Recently, a few people have asked me about this paper.
A couple weeks back, OpenAI announced a collaboration with a group of amplitudes researchers, physicists who study the types of calculations people do to make predictions at particle colliders. The amplitudes folks had identified an interesting loophole, finding a calculation that many would have expected to be zero actually gave a nonzero answer. They did the calculation for different examples involving more and more particles, and got some fairly messy answers. They suspected, as amplitudes researchers always expect, that there was a simpler formula, one that worked for any number of particles. But they couldn’t find it.
Then a former amplitudes researcher at OpenAI suggested that they use AI to find it.
“Use AI” can mean a lot of different things, and most of them don’t look much like the way the average person talks to ChatGPT. This was closer than most. They were using “reasoning models”, loops that try to predict the next few phrases in a “chain of thought” again and again and again. Using that kind of tool, they were able to find that simpler formula, and mathematically prove that it was correct.
A few of you are hoping for an in-depth post about what they did, and its implications. This isn’t that. I’m still figuring out if I’ll be writing that for an actual news site, for money, rather than free, for you folks.
Instead, I want to talk about a specific idea I’ve seen crop up around the paper.
See, for some, the existence of a result like this isn’t all that surprising.

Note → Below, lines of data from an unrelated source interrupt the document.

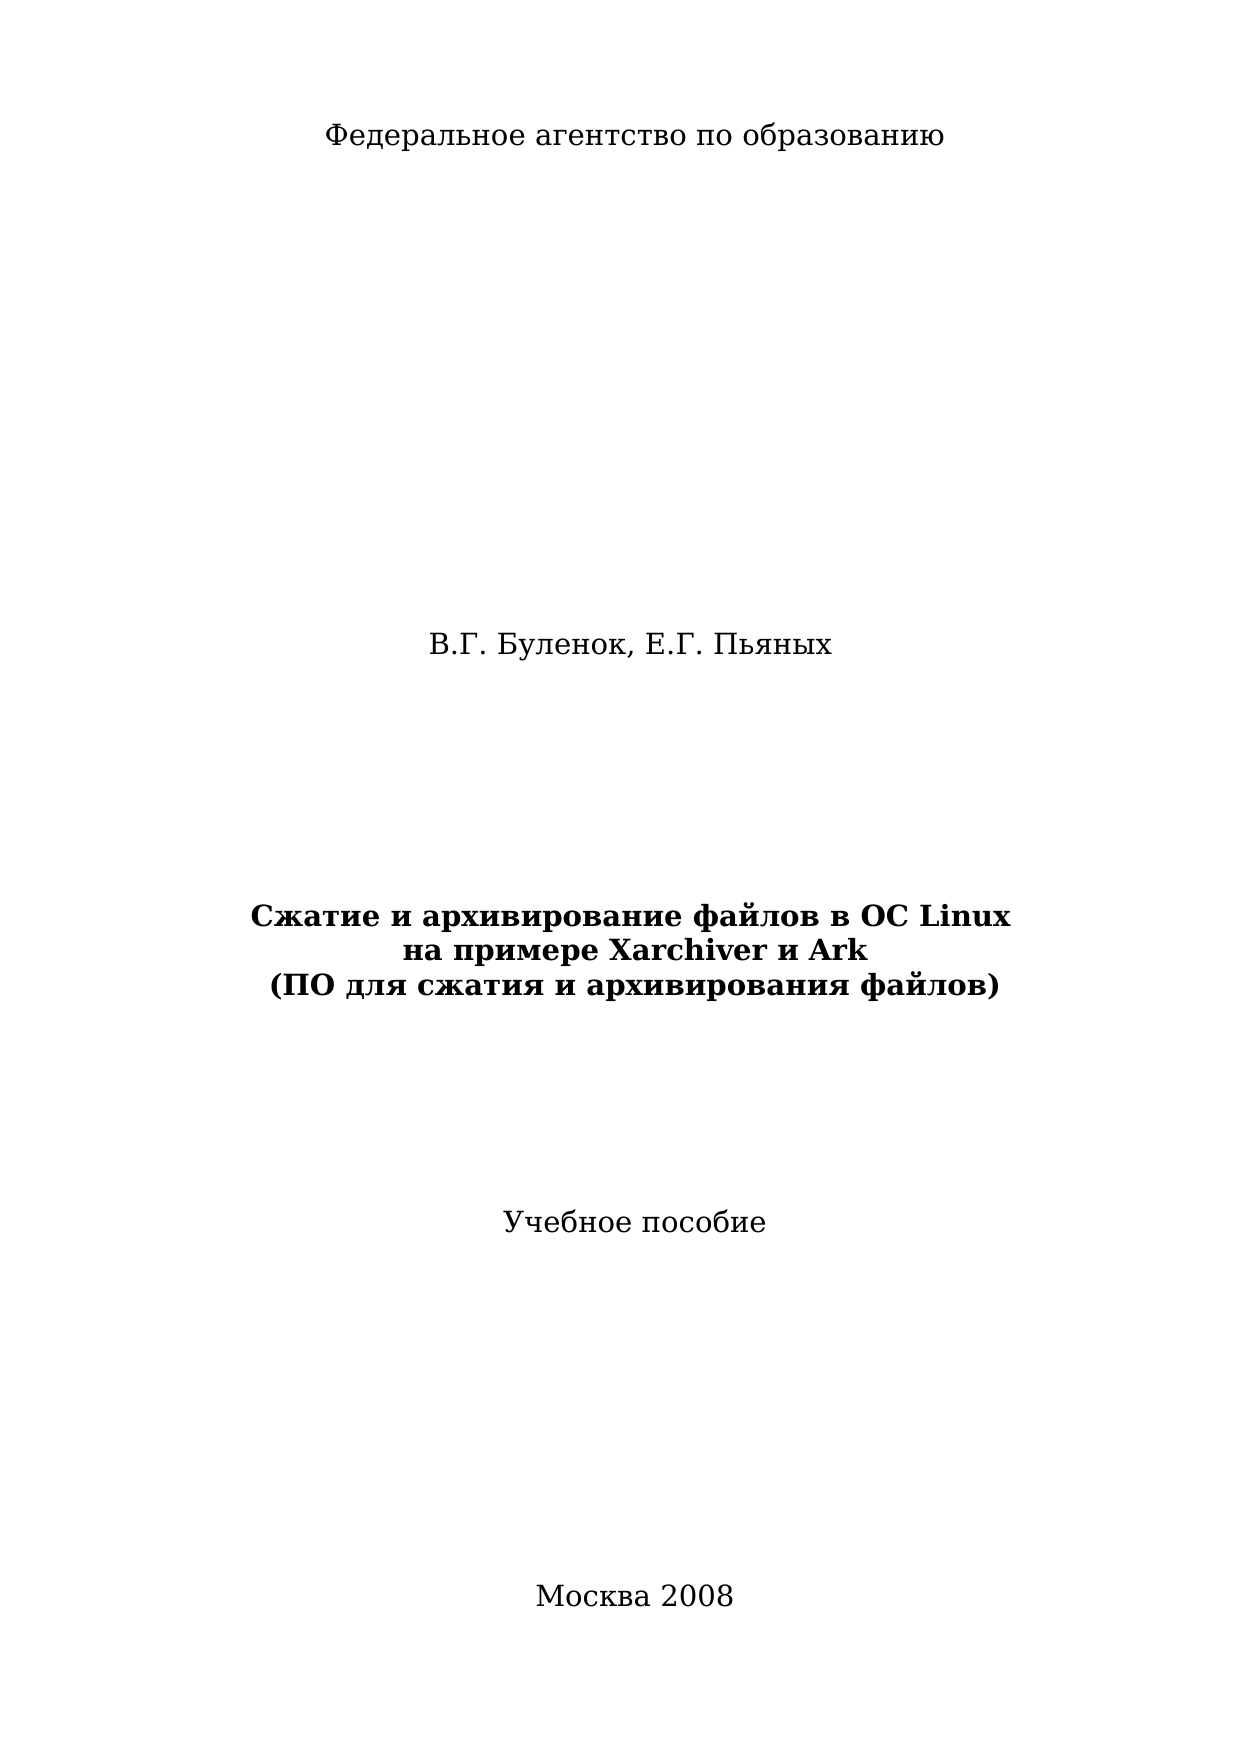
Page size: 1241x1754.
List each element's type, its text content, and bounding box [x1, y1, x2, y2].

text Учебное пособие [148, 1206, 1122, 1240]
text В.Г. Буленок, Е.Г. Пьяных [148, 627, 1122, 661]
text Сжатие и архивирование файлов в ОС Linux [148, 899, 1122, 933]
text Федеральное агентство по образованию [148, 118, 1122, 152]
text Москва 2008 [148, 1579, 1122, 1613]
text на примере Xarchiver и Ark [148, 933, 1122, 968]
text (ПО для сжатия и архивирования файлов) [148, 968, 1122, 1002]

Mathematicians have been experimenting with reasoning models for a bit, now. Recently, a group published a systematic study, setting the AI loose on a database of minor open problems proposed by the famously amphetamine-fueled mathematician Paul Erdös. The AI managed to tackle a few of the problems, sometimes by identifying existing solutions that had not yet been linked to the problem database, but sometimes by proofs that appeared to be new.
The Erdös problems solved by the AI were not especially important. Neither was the problem solved by the amplitudes researchers, as far as I can tell at this point.
But I get the impression the amplitudes problem was a bit more interesting than the Erdös problems. The difference, so far, has mostly been attributed to human involvement. This amplitudes paper started because human amplitudes researchers found an interesting loophole, and only after that used the AI. Unlike the mathematicians, they weren’t just searching a database.
This lines up with a general point, one people tend to make much less carefully. It’s often said that, unlike humans, AI will never be truly creative. It can solve mechanical problems, do things people have done before, but it will never be good at having truly novel ideas.
To me, that line of thinking goes a bit too far. I suspect it’s right on one level, that it will be hard for any of these reasoning models to propose anything truly novel. But if so, I think it will be for a different reason.
The thing is, creativity is not as magical as we make it out to be. Our ideas, scientific or artistic, don’t just come from the gods. They recombine existing ideas, shuffling them in ways more akin to randomness than miracle. They’re then filtered through experience, deep heuristics honed over careers. Some people are good at ideas, and some are bad at them. Having ideas takes work, and there are things people do to improve their ideas. Nothing about creativity suggests it should be impossible to mechanize.
However, a machine trained on text won’t necessarily know how to do any of that.
That’s because in science, we don’t write down our inspirations. By the time a result gets into a scientific paper or textbook, it’s polished and refined into a pure argument, cutting out most of the twists and turns that were an essential part of the creative process. Mathematics is even worse, most math papers don’t even mention the motivation behind the work, let alone the path taken to the paper.
This lack of documentation makes it hard for students, making success much more a function of having the right mentors to model good practices, rather than being able to pick them up from literature everyone can access. I suspect it makes it even harder for language models. And if today’s language model-based reasoning tools are bad at that crucial, human-seeming step, of coming up with the right idea at the right time? I think that has more to do with this lack of documentation, than with the fact that they’re “statistical parrots”.